Bechler receives one last ovation

Pitcher's memorial service draws crowd of O's, others `privileged to know him'

March 09, 2003|By Peter Schmuck | Peter Schmuck,SUN STAFF

MEDFORD, Ore. - Steve Bechler spent much of his life working toward one goal.

He wanted to be a major-league pitcher. He wanted to play in front of big crowds. He wanted to make everyone in this friendly, down-to-earth southern Oregon community proud.

Bechler succeeded on all counts, even if his brush with the big leagues was cut so very short when he died of heatstroke Feb. 17. And yesterday, he drew one more big crowd to South Medford High, where hundreds of fans, friends, family members and former teammates gathered to say goodbye.

The 2 1/2 -hour memorial service celebrated Bechler's home life and a budding baseball career that appeared to have limitless possibilities. It also showed how many lives he had touched in the span of just 23 years.

"We are here to honor our great pitcher," said local pastor Pete Slusher, who recently presided over Steve and Kiley Bechler's wedding. "He died too early to let us know how great he could be, but he lived long enough to show us how great he would be."

There was only scant reference to the controversy that the herbal stimulant ephedrine had contributed to Bechler's death. This was a day to share happy memories of a young man who - by all accounts - was everybody's best friend.

"Steve was a free spirit who lived life to the fullest," said his brother Mike in an emotional tribute. "He would give you anything he had and wouldn't want anything in return. I'm proud to say that even after we were grown we still ended every conversation on the phone by saying `I love you.' I know there are some people who wouldn't think that was very cool, but I'm happy to know that the last thing I ever said to my brother was `I love you' and the last thing he ever said to me was `I love you, too.' "

Bechler's mother, Pat, spoke briefly about a son who was loved enough to fill a high school auditorium. His wife, Kiley, recounted the day she and Steve went for the ultrasound test that determined they were expecting a daughter.

"They told us it was a girl and he had them look again about three times just to make sure there wasn't something there they couldn't see," she said. "But on the way home he was already talking about what kind of car he was going to buy her and what a tough time he was going to give the first young man that came to pick her up.

"I'm so fortunate. I got to see his [major-league] debut. I played hooky from work and I'm glad I did. He looked like a kid in a candy store."

Eight members of the Orioles' organization - and one former member - traveled to Medford for the service. Vice president of baseball operations Mike Flanagan, pitching instructor Dave Schmidt and area scout John Gillette spoke during the ceremony. Pitcher Rick Bauer and former Orioles scouting supervisor Logan White also spoke when Slusher asked for testimonials from the audience.

Teammates Matt Riley, John Stevens and Mike Paradis and front office executive Tony DeMacio also were in the Orioles' contingent. Major League Baseball executive vice president Sandy Alderson represented the commissioner's office.

"We also feel fortunate that we had the time we had with Steve," said Flanagan, clearly directing his comments to parents Ernie and Pat Bechler in the front row. "In baseball, you kind of hand your son over to us. You entrust him to us. ... You were there for his first breath. I was there for his last. It's something I will take with me for the rest of my life."

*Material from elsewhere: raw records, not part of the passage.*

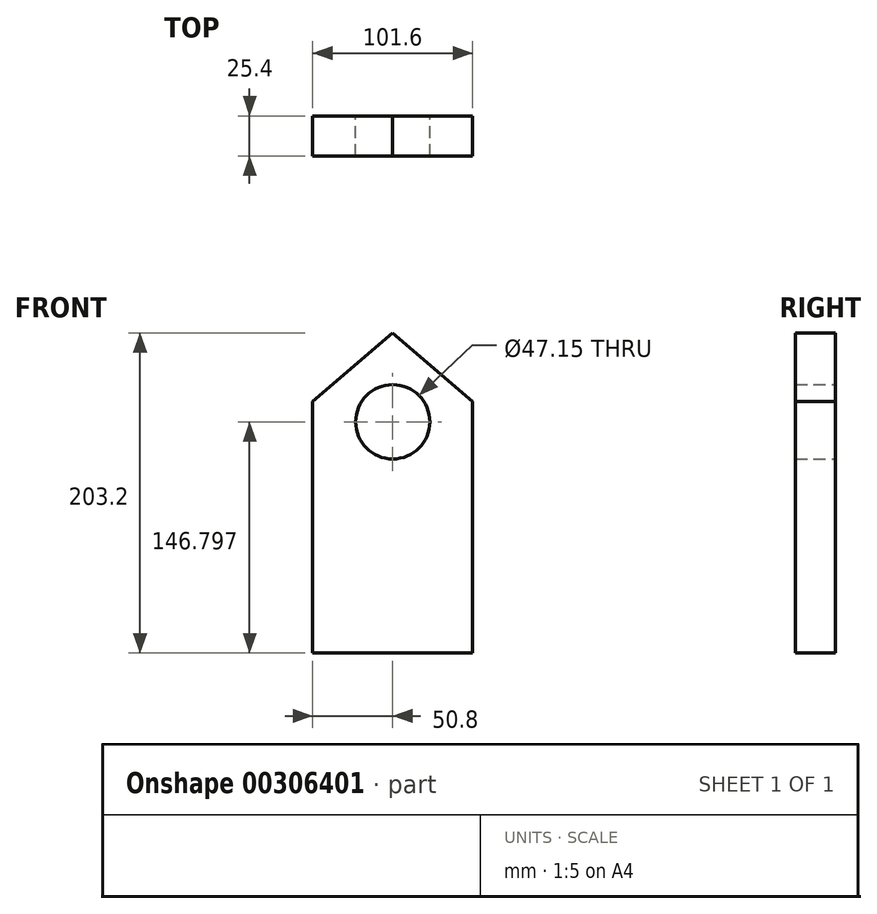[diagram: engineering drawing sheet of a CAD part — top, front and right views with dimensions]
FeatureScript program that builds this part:
annotation { "Feature Type Name" : "Feature", "Feature Type Description" : "" }
export const myFeature = defineFeature(function(context is Context, id is Id, definition is map)
    precondition{}
    {
        {
            var Q0;
            Q0=qCreatedBy(makeId("Front.planeOp"),FACE);
            var sketch = newSketch(context, id + "F0", { "sketchPlane" : qUnion([Q0])});
            skLineSegment(sketch, "E0.bottom", {"start": v(50.8, -101.6) * mm, "end": v(-50.8, -101.6) * mm});
            skLineSegment(sketch, "E0.top", {"start": v(50.8, 101.6) * mm, "end": v(-50.8, 101.6) * mm});
            skLineSegment(sketch, "E0.left", {"start": v(50.8, -101.6) * mm, "end": v(50.8, 101.6) * mm});
            skLineSegment(sketch, "E0.right", {"start": v(-50.8, -101.6) * mm, "end": v(-50.8, 101.6) * mm});
            skPoint(sketch, "E0.middle", {"position": v(0, 0) * mm});
            skLineSegment(sketch, "E1", {"start": v(-50.8, 58.03) * mm, "end": v(0, 101.6) * mm});
            skLineSegment(sketch, "E2", {"start": v(0, 101.6) * mm, "end": v(50.8, 58.03) * mm});
            skCircle(sketch, "E3", {"center": v(0, 45.2) * mm, "radius": 23.57 * mm});
            skSolve(sketch);
        }
        {
            var Q0;
            {var subQ2=sQuery(id+"F0.wireOp",EDGE,"E0.bottom");Q0=makeQuery(id+"F0.imprint","IMPRINT",FACE,{"disambiguationData":[TD([[makeQuery(id+"F0.imprint","IMPRINT",EDGE,{"derivedFrom":subQ2}),-1.0]])]});}
            extrude(context, id + "F1", {"entities" : qUnion([Q0]), "depth" : 25.4 * mm});
        }
    });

If there were any question about the sincerity of the organizational affection for Bechler, it was wiped away with the tears of Gillette and White, who scouted and signed him in 1998.

"He was the first player I ever signed," Gillette said afterward. "Whether he made it to the big leagues or not, I was always going to have a special relationship with Steve and his family."

"This was hard to imagine," said White, now director of scouting for the Los Angeles Dodgers. "When you think of really bad news in baseball, maybe it's that one of your kids needs rotator cuff surgery. You never imagine anything like this."

The Orioles' party flew in on Peter Angelos' private jet yesterday morning and hurried back to Fort Lauderdale, Fla., last night, but Flanagan and the players spent nearly an hour with family members outside the auditorium after the service.

"We didn't know what to expect when we got off the plane," Flanagan said. "Would it be uplifting or emotional? It ended up being both."

Flanagan was particularly impressed with Bauer's spontaneous decision to speak about his former roommate in front of the large crowd, viewing the heartfelt remarks as a sign that the young pitcher has matured in the wake of the tragedy.

"It was tough," Bauer said. "I don't like speaking in front of people. But you need to go up there and say the things you remember. Steve was a nice guy. I was privileged to know him. I was shocked to see so many people, but I shouldn't have been because of how great a guy he was."

There were a couple of passing references to the ephedrine debate that has sprung up in the past three weeks. One family member predicted that Bechler would "make major-league history," presumably by sparking a ban of the popular supplement. Boyhood friend Steve Clifford used the controversy to deliver one of the most poignant comments of the afternoon.

"Steve was the kind of guy you always wanted on your team, not playing against you," Clifford said. "I read that one of the medical conditions he had was an enlarged heart. It was an enlarged heart, indeed."